Records from a data source:

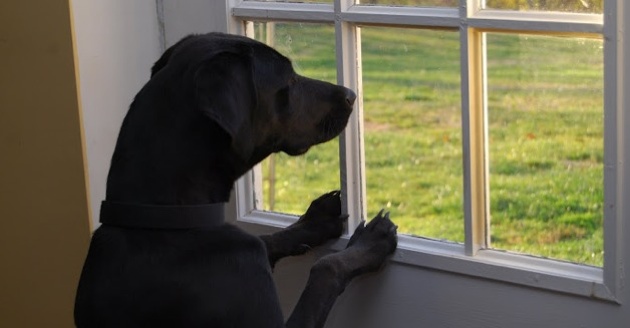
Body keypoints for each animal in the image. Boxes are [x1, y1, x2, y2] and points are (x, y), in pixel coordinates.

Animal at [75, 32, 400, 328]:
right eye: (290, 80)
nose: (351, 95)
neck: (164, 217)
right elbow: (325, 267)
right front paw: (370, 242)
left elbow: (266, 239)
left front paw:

Task description:
Of the lines in the data, report each one containing the string "right".

Result:
right eye: (290, 80)
right elbow: (325, 267)
right front paw: (370, 242)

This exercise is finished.